Cosa fare: Ricopia tali e quali le righe dell'elenco che vanno dall'inizio fino alla riga con "Uncategorized", entrambe comprese.

Elenco estratto:
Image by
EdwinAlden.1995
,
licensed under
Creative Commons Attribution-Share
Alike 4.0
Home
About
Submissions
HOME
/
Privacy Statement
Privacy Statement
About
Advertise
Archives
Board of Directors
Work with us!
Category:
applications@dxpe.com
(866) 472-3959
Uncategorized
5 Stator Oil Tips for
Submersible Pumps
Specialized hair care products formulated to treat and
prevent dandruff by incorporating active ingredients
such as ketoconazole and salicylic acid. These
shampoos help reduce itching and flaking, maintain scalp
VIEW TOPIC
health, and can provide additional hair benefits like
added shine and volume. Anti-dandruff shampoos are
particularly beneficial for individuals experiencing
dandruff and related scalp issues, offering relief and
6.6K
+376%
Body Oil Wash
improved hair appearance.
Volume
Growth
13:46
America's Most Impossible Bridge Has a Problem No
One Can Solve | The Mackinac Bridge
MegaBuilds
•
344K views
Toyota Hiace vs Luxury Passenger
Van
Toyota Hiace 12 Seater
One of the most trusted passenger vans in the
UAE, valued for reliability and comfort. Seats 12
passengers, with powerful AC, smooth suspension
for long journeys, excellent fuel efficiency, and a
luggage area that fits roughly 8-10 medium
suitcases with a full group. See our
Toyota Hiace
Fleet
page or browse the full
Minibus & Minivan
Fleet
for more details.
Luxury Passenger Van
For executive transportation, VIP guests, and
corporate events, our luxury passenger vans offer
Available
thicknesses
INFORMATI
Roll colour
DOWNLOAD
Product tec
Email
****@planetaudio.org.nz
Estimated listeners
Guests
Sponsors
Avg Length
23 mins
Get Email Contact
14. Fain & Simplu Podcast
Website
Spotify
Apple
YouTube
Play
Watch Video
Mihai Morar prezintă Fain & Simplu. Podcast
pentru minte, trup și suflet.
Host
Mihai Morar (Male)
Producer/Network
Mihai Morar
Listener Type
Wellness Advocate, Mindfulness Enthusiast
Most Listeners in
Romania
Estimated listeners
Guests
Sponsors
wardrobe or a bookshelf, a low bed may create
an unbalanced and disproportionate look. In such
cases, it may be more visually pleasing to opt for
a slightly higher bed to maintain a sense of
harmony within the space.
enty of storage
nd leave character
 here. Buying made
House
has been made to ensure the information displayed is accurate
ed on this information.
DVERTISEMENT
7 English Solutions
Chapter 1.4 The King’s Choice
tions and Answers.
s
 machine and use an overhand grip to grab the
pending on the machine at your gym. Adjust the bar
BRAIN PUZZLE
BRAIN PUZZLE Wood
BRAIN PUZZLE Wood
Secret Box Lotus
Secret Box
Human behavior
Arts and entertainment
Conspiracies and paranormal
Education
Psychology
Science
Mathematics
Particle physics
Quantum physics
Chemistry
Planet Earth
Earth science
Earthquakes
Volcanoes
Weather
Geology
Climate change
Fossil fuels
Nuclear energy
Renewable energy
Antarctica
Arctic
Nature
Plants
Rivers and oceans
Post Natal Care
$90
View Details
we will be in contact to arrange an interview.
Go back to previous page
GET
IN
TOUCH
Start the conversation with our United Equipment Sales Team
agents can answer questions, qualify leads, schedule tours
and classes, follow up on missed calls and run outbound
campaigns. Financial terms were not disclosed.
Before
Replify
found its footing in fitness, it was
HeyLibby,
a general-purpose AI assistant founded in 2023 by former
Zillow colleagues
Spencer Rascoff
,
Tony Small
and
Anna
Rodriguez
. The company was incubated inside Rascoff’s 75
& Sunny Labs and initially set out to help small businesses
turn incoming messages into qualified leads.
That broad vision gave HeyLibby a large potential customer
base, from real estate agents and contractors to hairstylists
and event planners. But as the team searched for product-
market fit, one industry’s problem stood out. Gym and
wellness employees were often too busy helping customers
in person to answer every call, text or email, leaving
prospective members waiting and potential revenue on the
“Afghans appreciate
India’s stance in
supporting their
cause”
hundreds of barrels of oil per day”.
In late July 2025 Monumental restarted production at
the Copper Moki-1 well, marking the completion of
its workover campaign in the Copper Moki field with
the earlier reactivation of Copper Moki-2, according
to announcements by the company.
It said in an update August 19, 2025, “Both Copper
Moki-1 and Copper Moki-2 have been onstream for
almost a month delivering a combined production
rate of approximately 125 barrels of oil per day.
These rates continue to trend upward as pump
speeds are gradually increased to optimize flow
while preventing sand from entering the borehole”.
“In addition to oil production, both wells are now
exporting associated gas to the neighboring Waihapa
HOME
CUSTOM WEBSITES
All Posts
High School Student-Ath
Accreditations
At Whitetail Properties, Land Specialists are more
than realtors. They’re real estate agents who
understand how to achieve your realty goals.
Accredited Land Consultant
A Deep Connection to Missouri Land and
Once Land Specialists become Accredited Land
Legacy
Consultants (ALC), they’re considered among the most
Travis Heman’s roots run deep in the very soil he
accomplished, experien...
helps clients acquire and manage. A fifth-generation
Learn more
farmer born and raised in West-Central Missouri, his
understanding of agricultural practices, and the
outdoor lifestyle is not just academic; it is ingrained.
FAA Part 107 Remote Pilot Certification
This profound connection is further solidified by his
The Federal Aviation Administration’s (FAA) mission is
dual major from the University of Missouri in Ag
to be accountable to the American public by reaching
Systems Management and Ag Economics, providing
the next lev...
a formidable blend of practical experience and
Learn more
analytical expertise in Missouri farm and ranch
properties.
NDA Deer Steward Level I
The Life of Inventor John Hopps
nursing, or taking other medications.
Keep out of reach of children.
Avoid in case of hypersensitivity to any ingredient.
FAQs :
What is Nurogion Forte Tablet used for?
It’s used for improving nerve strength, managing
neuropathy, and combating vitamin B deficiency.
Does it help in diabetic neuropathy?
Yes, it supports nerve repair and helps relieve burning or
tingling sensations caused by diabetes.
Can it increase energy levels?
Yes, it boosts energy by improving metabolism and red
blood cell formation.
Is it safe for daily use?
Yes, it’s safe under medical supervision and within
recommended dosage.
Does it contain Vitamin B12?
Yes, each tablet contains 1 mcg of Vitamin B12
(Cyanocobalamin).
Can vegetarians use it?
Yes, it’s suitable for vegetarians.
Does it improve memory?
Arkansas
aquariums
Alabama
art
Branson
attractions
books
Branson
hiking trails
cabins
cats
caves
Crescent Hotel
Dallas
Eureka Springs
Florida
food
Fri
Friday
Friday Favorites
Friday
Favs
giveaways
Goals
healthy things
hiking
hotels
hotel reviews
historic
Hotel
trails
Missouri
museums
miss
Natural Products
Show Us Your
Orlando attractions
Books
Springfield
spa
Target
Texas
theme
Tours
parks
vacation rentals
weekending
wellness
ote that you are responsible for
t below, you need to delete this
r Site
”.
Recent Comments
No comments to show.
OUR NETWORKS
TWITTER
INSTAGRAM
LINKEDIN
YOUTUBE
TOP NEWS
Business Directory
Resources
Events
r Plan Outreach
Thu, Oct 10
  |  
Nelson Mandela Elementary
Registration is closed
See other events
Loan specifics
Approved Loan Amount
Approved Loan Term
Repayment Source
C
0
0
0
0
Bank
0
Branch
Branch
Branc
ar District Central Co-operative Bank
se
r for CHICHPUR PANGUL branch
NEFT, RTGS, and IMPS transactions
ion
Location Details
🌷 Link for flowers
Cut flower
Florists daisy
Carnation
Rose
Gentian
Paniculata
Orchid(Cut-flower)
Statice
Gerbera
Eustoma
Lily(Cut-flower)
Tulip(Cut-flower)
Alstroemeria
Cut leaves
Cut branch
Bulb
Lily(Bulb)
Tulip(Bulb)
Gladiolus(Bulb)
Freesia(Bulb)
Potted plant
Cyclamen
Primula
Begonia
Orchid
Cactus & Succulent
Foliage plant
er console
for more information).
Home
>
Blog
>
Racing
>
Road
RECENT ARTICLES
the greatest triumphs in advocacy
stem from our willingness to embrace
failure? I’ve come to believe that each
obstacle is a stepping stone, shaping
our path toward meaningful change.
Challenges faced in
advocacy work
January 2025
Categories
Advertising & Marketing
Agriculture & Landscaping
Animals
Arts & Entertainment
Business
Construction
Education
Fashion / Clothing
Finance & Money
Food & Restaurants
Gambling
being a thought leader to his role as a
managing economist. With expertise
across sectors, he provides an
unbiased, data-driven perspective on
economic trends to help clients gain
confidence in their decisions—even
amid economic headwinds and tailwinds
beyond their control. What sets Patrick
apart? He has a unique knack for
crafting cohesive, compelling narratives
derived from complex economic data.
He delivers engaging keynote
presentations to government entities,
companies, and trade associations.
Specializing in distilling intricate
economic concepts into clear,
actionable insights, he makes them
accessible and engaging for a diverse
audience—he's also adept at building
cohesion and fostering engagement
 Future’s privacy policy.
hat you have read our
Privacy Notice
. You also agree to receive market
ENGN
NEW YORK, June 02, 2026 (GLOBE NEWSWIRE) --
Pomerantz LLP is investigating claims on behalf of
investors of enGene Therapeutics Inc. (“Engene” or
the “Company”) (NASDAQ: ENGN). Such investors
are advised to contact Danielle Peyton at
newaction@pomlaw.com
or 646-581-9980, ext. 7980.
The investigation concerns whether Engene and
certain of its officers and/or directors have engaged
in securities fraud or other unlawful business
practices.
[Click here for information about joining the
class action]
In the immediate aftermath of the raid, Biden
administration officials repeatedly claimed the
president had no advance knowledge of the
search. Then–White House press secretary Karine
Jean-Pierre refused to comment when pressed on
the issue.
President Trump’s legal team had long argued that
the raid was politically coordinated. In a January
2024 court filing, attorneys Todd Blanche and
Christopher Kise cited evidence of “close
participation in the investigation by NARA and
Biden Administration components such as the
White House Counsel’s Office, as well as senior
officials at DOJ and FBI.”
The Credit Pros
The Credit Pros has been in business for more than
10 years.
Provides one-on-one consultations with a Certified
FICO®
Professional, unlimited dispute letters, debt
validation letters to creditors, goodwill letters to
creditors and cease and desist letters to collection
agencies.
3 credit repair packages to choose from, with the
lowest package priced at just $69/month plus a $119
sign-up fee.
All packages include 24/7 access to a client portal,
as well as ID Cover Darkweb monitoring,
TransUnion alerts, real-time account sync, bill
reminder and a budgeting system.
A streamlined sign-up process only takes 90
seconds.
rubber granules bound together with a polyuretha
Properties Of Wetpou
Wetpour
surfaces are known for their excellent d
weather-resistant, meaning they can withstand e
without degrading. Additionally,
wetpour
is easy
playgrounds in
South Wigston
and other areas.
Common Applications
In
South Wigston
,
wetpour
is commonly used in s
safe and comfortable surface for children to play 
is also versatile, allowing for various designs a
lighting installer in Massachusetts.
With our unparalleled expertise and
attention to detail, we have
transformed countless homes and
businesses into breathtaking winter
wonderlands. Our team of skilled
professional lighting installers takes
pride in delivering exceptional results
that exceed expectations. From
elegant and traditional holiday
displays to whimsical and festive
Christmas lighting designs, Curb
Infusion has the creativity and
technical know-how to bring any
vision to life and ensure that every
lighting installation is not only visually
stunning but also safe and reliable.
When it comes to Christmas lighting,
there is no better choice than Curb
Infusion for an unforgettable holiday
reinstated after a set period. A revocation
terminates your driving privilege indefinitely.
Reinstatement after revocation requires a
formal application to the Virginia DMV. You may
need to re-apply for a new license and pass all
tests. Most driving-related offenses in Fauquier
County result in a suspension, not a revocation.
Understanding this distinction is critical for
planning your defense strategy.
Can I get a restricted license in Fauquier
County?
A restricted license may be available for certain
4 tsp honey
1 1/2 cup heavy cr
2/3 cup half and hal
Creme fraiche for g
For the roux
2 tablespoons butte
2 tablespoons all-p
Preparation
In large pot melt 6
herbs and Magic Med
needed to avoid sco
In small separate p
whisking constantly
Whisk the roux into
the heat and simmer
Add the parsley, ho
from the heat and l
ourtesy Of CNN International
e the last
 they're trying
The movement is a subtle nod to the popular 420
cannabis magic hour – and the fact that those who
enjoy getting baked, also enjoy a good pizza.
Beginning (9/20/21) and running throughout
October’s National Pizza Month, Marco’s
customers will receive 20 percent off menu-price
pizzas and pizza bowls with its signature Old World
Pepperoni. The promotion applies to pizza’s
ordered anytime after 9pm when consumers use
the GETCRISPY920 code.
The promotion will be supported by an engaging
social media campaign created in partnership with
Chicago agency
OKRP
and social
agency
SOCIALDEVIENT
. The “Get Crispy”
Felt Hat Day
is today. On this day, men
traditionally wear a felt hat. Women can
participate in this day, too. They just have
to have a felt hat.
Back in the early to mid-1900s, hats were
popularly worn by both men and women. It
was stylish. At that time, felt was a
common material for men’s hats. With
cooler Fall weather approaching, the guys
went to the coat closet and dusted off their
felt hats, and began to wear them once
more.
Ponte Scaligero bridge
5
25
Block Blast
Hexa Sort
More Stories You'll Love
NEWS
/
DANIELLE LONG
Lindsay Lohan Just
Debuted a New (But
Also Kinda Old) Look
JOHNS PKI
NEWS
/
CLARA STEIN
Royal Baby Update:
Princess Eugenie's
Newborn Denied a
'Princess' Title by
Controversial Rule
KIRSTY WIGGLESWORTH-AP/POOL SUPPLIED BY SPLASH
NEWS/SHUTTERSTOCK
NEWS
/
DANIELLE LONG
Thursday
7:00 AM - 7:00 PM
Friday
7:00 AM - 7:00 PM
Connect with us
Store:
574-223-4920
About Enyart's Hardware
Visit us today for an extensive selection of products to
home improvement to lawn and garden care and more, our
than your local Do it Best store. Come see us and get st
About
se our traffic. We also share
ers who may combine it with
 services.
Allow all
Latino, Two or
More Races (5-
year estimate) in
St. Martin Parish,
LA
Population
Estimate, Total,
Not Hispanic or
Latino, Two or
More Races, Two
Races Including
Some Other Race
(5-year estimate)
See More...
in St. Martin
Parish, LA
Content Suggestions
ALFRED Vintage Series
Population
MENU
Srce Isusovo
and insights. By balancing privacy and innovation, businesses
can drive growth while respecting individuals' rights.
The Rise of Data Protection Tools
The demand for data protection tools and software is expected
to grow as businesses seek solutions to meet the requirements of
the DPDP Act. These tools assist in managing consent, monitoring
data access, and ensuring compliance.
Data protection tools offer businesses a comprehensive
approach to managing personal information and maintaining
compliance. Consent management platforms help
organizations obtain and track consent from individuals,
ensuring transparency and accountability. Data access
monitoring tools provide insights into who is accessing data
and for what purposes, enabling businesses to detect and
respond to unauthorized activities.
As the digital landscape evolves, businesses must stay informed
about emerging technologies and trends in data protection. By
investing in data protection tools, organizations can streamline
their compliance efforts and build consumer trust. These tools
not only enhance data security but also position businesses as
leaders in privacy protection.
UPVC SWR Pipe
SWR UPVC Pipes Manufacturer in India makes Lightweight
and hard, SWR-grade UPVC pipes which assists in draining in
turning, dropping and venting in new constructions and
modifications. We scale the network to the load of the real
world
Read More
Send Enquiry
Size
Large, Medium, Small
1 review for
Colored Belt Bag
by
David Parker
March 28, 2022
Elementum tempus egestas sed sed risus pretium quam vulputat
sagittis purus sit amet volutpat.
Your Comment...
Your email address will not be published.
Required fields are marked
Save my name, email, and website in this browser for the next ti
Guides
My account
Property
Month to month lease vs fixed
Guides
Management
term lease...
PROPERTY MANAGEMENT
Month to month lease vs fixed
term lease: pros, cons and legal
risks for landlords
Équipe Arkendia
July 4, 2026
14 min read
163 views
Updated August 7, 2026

Risposta:
Image by
EdwinAlden.1995
,
licensed under
Creative Commons Attribution-Share
Alike 4.0
Home
About
Submissions
HOME
/
Privacy Statement
Privacy Statement
About
Advertise
Archives
Board of Directors
Work with us!
Category:
applications@dxpe.com
(866) 472-3959
Uncategorized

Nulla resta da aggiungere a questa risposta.